ASIC’s review found that seven out of the eight ADIs reviewed promoted their term deposits by advertising only the highest term deposit rates, while maintaining lower rates for all other deposit periods. The periods on which the advertised higher rates were offered varied over time.

In ASIC’s opinion, this ‘dual pricing’ coupled with the potential for term deposits to rollover by default if the investor does not take action, creates a risk that a retail investor could nadvertently end up in a much lower interest term deposit.

ASIC’s report contains recommendations for improvements to advertising, disclosure of interest rates and grace periods designed to maximise the disclosure to investors about what happens when their term deposit matures.

The recommendations are:
1. ADIs should review their term deposit advertising to ensure that, where dual pricing practices operate, investors are not given the impression that good or competitive returns are available across all deposit terms when this may not be the case.
2. ADIs that have high and low term deposit interest rates should review their disclosure documents to ensure that there is clear and effective disclosure that:
A. dual pricing exists; and
B. because term deposits have the ability to roll over automatically without the investor taking active steps, there is a significant risk of rollover from a high to a low interest rate.

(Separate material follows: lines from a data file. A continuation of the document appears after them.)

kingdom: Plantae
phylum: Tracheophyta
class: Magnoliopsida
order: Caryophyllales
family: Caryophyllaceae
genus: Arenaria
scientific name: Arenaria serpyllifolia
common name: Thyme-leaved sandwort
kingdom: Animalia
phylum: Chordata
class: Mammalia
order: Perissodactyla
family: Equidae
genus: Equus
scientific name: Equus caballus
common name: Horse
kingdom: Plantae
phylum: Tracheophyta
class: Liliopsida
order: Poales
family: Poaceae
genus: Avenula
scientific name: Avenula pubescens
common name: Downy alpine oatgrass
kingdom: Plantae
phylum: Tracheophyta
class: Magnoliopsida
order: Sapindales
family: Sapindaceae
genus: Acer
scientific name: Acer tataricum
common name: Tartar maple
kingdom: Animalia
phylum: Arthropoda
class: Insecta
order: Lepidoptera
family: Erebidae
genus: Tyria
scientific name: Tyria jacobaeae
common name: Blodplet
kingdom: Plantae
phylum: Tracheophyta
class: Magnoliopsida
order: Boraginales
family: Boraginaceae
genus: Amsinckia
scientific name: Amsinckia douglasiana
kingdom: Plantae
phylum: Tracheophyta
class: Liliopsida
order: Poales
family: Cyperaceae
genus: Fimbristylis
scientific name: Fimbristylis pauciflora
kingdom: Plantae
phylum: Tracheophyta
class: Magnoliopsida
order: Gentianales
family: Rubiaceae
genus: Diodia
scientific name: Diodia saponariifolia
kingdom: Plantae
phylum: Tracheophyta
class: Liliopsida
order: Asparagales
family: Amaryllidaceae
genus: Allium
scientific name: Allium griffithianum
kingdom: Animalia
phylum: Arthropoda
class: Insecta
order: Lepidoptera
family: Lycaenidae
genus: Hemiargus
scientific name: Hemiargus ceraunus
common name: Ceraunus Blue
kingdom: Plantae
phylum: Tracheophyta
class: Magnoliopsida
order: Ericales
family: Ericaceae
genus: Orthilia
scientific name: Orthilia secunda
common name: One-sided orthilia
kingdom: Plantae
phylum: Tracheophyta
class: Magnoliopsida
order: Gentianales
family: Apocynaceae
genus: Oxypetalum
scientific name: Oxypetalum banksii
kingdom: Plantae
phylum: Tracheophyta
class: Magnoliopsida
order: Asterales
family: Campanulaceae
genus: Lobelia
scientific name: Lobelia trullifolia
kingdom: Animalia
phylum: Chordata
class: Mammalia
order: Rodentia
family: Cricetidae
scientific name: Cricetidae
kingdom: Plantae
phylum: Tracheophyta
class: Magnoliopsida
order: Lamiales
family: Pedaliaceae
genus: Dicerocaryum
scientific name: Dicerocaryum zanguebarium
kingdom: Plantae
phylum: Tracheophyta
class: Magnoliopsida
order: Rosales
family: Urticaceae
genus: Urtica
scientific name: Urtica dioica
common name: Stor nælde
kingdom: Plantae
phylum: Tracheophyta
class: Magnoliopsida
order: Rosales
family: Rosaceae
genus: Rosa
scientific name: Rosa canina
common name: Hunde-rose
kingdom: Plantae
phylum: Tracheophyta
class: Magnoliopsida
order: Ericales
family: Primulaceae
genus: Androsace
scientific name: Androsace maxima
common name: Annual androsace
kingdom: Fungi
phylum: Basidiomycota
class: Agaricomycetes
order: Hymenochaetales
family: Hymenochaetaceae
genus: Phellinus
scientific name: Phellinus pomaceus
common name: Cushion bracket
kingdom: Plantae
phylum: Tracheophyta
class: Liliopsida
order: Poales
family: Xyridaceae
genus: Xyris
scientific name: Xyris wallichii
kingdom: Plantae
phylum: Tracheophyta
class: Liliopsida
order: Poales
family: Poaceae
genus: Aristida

This disclosure should occur in term deposit application forms, Product Disclosure Statements (PDSs) or terms and conditions booklets and pre-maturity and post-maturity letters.

3. Investors should be made aware of the interest rate that will apply on their new term deposit before it rolls over, so that they have the longest possible period (the pre-maturity period and the grace period) to intervene if they wish. Investors who would roll over to a low interest rate should be made aware that better interest rates are available from the same ADI for comparable periods.

4. These disclosures should be made clearly and in the prematurity communication with investors. Although enclosing interest rate schedules with pre-maturity letters could potentially achieve this, ASIC considers that investors are more likely to read the actual letter rather than a potentially lengthy and detailed interest rate schedule.

5. ADIs should update their term deposit renewal communication so that they clearly disclose the actual or indicative interest rate that will apply to the new term deposit. Where the interest rate indicated is subject to last minute changes by the ADI, this fact should also be clearly disclosed.

6. It is important for investors to have, and be aware of, the grace period that applies when their term deposit rolls over by default. ASIC also considers that the grace period should be of sufficient length to allow the investor to act if they so choose.

According to ASIC, it is industry best practice to provide investors with a grace period no shorter than five business days, with industry best practice at 14 days.

Mortgage early exit fees
ASIC previously reviewed mortgage entry and exit fees in April 2008. With extended powers from July 2010 it recently made clear in its June2010 consultation paper that its interpretation of “unfairness” is wider than its investigation scope.

ASIC considers that a contractual term providing for an early exit fee which is unconscionable under the Code is likely to also be unfair under the ASIC Act. However, its opinion is that it does not necessarily follow that a fee that is not unconscionable will be fair for the purposes of the ASIC Act, as the relevant tests under the Code and ASIC Act are different.